Whereas landlords do get £1,000 of their earnings tax free, this variation, alongside the freezing of revenue tax brackets, imply extra landlords are compelled into paying larger taxes.

Alongside this, different prices to landlords embody the brand new mansion tax, payable on properties valued over £2 million. With the common rental yield within the UK sitting at 5.8% (Zoopla), it’s no surprise that so many are pulling their cash out to spend money on rather more secure avenues.

Robin Edwards, a property shopping for agent at Curetons commented “As a property shopping for agent working carefully with landlords throughout the UK, it’s clear that the personal rental sector has grow to be far much less engaging than ever in the previous couple of years. The problem definitely isn’t an absence of demand, rental costs stay excessive and demand from tenants is exceptionally sturdy. The primary situation is the huge improve in prices, in addition to new draconian guidelines and laws for personal landlords.

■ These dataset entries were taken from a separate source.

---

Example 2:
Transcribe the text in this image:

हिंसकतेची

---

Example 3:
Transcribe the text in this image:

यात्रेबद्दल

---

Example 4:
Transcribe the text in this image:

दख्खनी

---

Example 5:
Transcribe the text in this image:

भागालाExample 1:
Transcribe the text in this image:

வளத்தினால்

“Successive tax adjustments have massively eroded profitability, most notably the elimination of full mortgage curiosity reduction, which has turned many once-viable rental properties into poor investments, notably for higher-rate taxpayers. On the similar time, stamp obligation will increase and better rates of interest have sharply elevated borrowing prices, whereas rents, regardless of rising, usually haven’t stored tempo with the soar in month-to-month bills that landlords now need to pay.

“On prime of this are the ever-expanding guidelines and laws. Nicely-intentioned reforms round vitality effectivity, tenant rights and security have created loads of uncertainty and considerably extra prices. Many landlords are additionally very uneasy in regards to the new Renter’s Proper Invoice that weakens their capacity to regain possession, particularly when coping with non-paying or problematic tenants.

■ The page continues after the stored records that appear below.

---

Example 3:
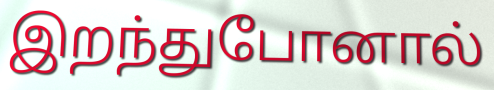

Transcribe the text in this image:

இறந்துபோனால்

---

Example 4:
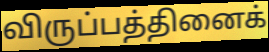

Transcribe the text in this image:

விருப்பத்தினைக்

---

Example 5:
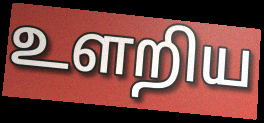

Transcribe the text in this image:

உளறிய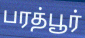
பரத்பூர்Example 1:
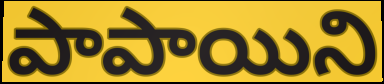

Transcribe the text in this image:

పాపాయిని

“For small, personal landlords particularly, property now feels much less like a long-term funding and extra like a closely regulated enterprise with quickly diminishing returns. Confronted with rising compliance prices, larger taxes and extra engaging various investments, it’s not shocking that many are selecting to exit the sector in 2026 and money in whereas property costs nonetheless stay comparatively sturdy.”

 

The Influence On The Rental Market

 

With personal landlords trying to exit, the availability of personal leases is anticipated to shrink, placing additional strain on tenants in areas like London, Bristol, and Manchester.

Lease inflation, already working above wage development, can also worsen if extra landlords go away the sector with out being changed.

 

A Rental Sector In Motion

 

While many will agree that supporting renters rights is one thing to be celebrated, others will say that these reforms have gone a step too far, leaving landlords with little area to maneuverer.

As landlords need to sustain with tighter laws and better taxes, it appears to be like like 2026 goes to be a transformative 12 months for the rental sector.

Did the autumn finances push them a step too far? We are going to wait and see.